手の甲に感じる体温に、思わず佐藤さんを凝視する。
街灯に照らされた頬と耳はほんのり赤く、伏し目がちだと良く分かる長い睫毛の影が綺麗だなとか、握る細い指と手の平が少し湿っているなとか。
「あのさ、私の家此処から近いんだよね。
もっと愚痴とか色々聞きたいし…!うん……。」
俺の右手を自分の胸元近くに引き寄せ、大きな瞳で俺を真っ直ぐと見つめる表情に、俺は目を見開きながら、息を吸う瞬間を見失う。
「えっ……と、あっ-----」
『楓!怖い!!楓!!!』
「!?」
目の前が眩む程に頭に響き渡るチコの声に、思わず佐藤さんにもたれかかる。
「えっ?!か、風間くん…?あの、」
「す、すいません。
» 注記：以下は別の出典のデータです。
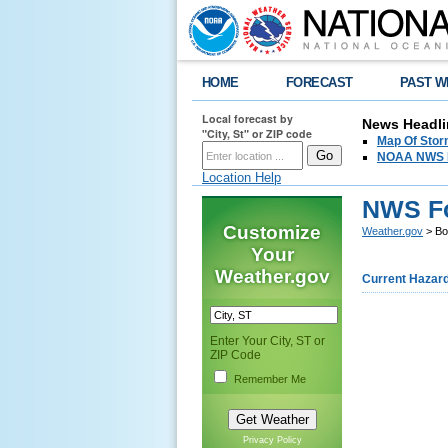
HOME
FORECAST
PAST W
Local forecast by
News Headli
"City, St" or ZIP code
Map Of Stor
NOAA NWS Hi
Location Help
NWS Fo
Customize
Weather.gov
> Bo
Your
Weather.gov
Current Hazar
Enter Your City, ST or
ZIP Code
Remember Me
Privacy Policy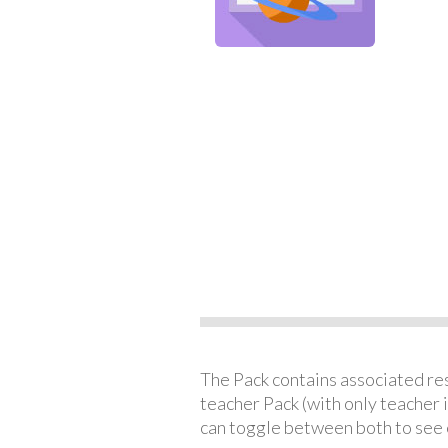
The Pack contains associated reso
teacher Pack (with only teacher 
can toggle between both to see 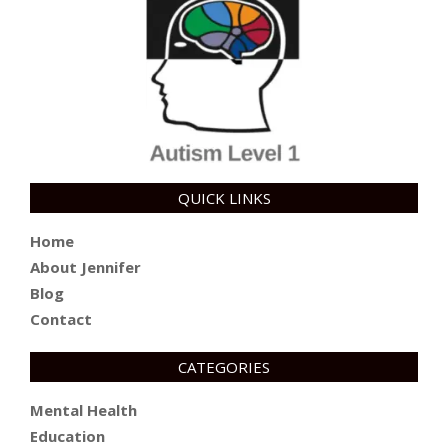
QUICK LINKS
Home
About Jennifer
Blog
Contact
CATEGORIES
Mental Health
Education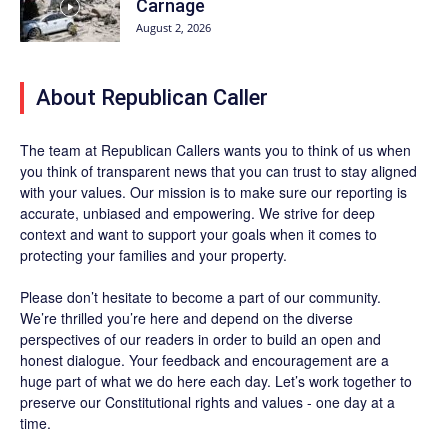
Carnage
August 2, 2026
About Republican Caller
The team at Republican Callers wants you to think of us when
you think of transparent news that you can trust to stay aligned
with your values. Our mission is to make sure our reporting is
accurate, unbiased and empowering. We strive for deep
context and want to support your goals when it comes to
protecting your families and your property.
Please don’t hesitate to become a part of our community.
We’re thrilled you’re here and depend on the diverse
perspectives of our readers in order to build an open and
honest dialogue. Your feedback and encouragement are a
huge part of what we do here each day. Let’s work together to
preserve our Constitutional rights and values - one day at a
time.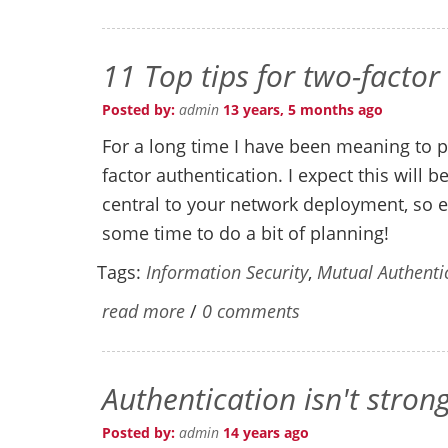
11 Top tips for two-factor
Posted by:
admin
13 years, 5 months ago
For a long time I have been meaning to p
factor authentication. I expect this will 
central to your network deployment, so e
some time to do a bit of planning!
Tags:
Information Security
,
Mutual Authenti
read more
/
0 comments
Authentication isn't stron
Posted by:
admin
14 years ago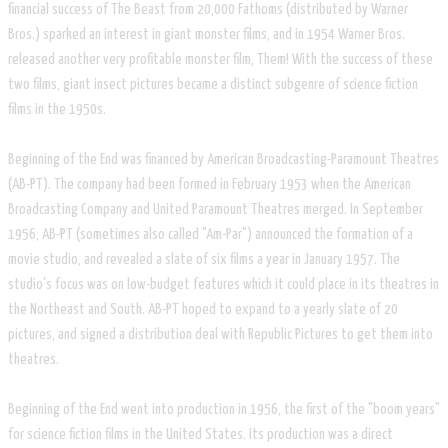
financial success of The Beast from 20,000 Fathoms (distributed by Warner
Bros.) sparked an interest in giant monster films, and in 1954 Warner Bros.
released another very profitable monster film, Them! With the success of these
two films, giant insect pictures became a distinct subgenre of science fiction
films in the 1950s.
Beginning of the End was financed by American Broadcasting-Paramount Theatres
(AB-PT). The company had been formed in February 1953 when the American
Broadcasting Company and United Paramount Theatres merged. In September
1956, AB-PT (sometimes also called "Am-Par") announced the formation of a
movie studio, and revealed a slate of six films a year in January 1957. The
studio's focus was on low-budget features which it could place in its theatres in
the Northeast and South. AB-PT hoped to expand to a yearly slate of 20
pictures, and signed a distribution deal with Republic Pictures to get them into
theatres.
Beginning of the End went into production in 1956, the first of the "boom years"
for science fiction films in the United States. Its production was a direct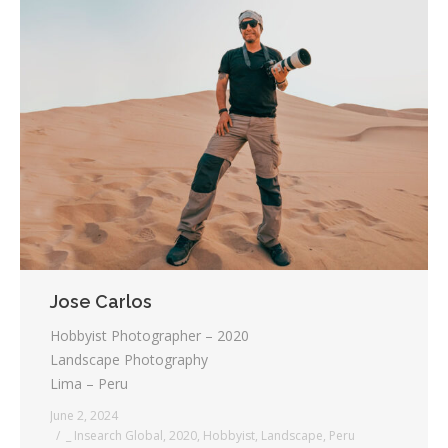
Jose Carlos
Hobbyist Photographer – 2020
Landscape Photography
Lima – Peru
June 2, 2024
_ Insearch Global
,
2020
,
Hobbyist
,
Landscape
,
Peru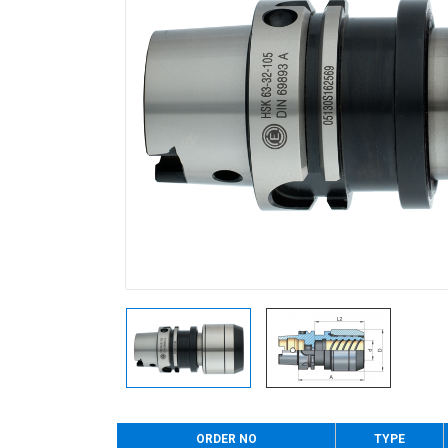
ORDER NO
TYPE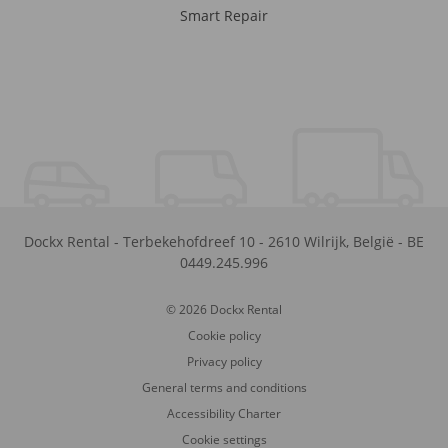
Smart Repair
Dockx Rental
-
Terbekehofdreef 10
-
2610
Wilrijk
,
België
-
BE
0449.245.996
© 2026 Dockx Rental
Cookie policy
Privacy policy
General terms and conditions
Accessibility Charter
Cookie settings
いや、俺……、」
『扉ドンドン叩いてるよ!怖い、楓!怖い!!』
『どうして帰って来ないの?!どうして!』
チコ、ごめ、いや、外でチコの声聞くなんて初めてだ、いや、違う。そんな事はどうでもいい、
「さっ…佐藤さんすいません、俺、家でチコが、ま、待っててっ。すいません、失礼します!」
「えっ?!ちょ、風間君!!」
言い終えると同時に身体が動く。
鋭利な冷気が顔を掠める。
佐藤さんの動揺した声が遠のくのは一瞬だったと思う。